Frases de François de La Rochefoucauld - Ser feliz é uma questão de g...

Ser feliz é uma questão de gosto e não uma questão de posse. É-se feliz quando se tem aquilo de que se gosta e não por se possuir o que os outros acham essencial.
François de La Rochefoucauld
Significado e Contexto
A citação de François de La Rochefoucauld propõe uma distinção crucial entre felicidade baseada em gosto pessoal e felicidade baseada em posse ou aprovação social.
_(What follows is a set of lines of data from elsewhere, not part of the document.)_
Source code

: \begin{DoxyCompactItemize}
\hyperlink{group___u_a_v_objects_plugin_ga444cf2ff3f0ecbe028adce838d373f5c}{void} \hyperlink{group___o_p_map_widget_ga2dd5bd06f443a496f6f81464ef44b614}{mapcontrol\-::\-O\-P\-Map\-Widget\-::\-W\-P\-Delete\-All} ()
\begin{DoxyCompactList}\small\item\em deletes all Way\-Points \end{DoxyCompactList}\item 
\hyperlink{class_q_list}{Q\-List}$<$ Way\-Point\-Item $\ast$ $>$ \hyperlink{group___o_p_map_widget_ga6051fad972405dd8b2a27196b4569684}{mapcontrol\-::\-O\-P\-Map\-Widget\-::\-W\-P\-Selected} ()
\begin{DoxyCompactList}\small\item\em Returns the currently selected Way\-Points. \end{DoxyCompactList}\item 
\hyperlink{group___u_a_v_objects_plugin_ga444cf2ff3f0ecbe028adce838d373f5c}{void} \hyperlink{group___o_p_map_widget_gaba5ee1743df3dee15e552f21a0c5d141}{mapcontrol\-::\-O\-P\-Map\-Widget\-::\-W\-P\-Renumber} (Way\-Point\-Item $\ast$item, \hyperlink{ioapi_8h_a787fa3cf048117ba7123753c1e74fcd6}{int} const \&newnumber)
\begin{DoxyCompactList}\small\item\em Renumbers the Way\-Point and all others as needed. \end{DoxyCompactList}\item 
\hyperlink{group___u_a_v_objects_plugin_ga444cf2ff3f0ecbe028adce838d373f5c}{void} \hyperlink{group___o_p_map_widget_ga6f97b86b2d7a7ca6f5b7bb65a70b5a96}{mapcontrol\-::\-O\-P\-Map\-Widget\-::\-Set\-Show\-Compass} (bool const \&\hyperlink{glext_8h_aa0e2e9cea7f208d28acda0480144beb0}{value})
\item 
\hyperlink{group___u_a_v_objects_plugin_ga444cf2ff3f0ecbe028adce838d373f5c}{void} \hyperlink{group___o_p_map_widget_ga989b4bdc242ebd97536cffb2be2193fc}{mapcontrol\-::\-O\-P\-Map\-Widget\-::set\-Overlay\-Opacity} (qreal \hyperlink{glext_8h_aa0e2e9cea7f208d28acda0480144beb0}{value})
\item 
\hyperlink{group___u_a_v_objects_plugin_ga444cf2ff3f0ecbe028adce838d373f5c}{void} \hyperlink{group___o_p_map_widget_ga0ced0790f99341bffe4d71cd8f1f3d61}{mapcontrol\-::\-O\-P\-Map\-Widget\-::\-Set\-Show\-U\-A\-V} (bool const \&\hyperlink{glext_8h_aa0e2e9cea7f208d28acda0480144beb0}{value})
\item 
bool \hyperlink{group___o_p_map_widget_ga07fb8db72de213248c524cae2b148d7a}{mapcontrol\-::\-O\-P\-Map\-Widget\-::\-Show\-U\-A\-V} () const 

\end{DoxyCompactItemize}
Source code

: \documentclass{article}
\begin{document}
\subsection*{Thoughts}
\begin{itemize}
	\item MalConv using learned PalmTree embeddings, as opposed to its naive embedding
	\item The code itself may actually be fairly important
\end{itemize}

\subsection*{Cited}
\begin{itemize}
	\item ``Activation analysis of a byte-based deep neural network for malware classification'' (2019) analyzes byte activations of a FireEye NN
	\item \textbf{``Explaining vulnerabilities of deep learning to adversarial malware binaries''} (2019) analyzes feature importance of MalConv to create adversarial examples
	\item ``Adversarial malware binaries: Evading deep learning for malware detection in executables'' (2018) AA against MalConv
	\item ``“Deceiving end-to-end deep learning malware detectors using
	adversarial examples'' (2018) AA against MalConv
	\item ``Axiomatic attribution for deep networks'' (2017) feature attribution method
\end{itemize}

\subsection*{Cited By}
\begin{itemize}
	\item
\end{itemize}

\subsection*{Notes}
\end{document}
No primeiro caso, a felicidade emerge da congruência entre os nossos desejos autênticos e a nossa realidade, sendo uma experiência subjetiva e interna. No segundo, a felicidade torna-se dependente de fatores externos, como bens materiais ou a opinião alheia, o que a torna frágil e efémera. Esta perspetiva convida a uma autoanálise profunda para identificar o que realmente nos traz contentamento, libertando-nos da tirania das expectativas sociais. La Rochefoucauld, com o seu estilo aforístico e penetrante, sugere que a busca da felicidade é, em grande medida, uma questão de autenticidade. Quando procuramos ter 'aquilo de que se gosta', alinhamos a nossa vida com as nossas paixões e valores íntimos. Em contraste, ao perseguir 'o que os outros acham essencial', incorremos no risco de viver uma vida emprestada, onde a satisfação é sempre mediada e comparativa. Esta ideia antecipa conceitos modernos de psicologia positiva e bem-estar, que destacam a importância da autonomia e do significado pessoal para uma vida plena.
Origem Histórica
François de La Rochefoucauld (1613-1680) foi um escritor e moralista francês do século XVII, pertencente à alta nobreza. A sua obra mais famosa, 'Máximas' (publicada pela primeira vez em 1665), é uma coleção de aforismos curtos e perspicazes que analisam o comportamento humano, frequentemente com um tom cínico ou desiludido. Vivendo numa época de grandes convulsões políticas (como a Fronda) e de refinamento cultural na corte de Luís XIV, La Rochefoucauld observou de perto as intrigas, vaidades e hipocrisias da aristocracia. As suas máximas refletem essa experiência, desconstruindo motivações como o amor-próprio (amour-propre) e questionando as aparências de virtude.
Relevância Atual
Esta frase mantém uma relevância extraordinária no mundo contemporâneo, marcado pelo consumismo, pelas redes sociais e pela constante comparação social. Num contexto onde o sucesso é frequentemente medido por posses materiais, estatuto ou 'likes', a citação serve como um antídoto poderoso. Ela incentiva os indivíduos a resistirem à pressão social e a definirem a felicidade nos seus próprios termos, promovendo a saúde mental e o bem-estar autêntico. É um lembrete atemporal para priorizar experiências e valores pessoais sobre aquisições e aprovação externa.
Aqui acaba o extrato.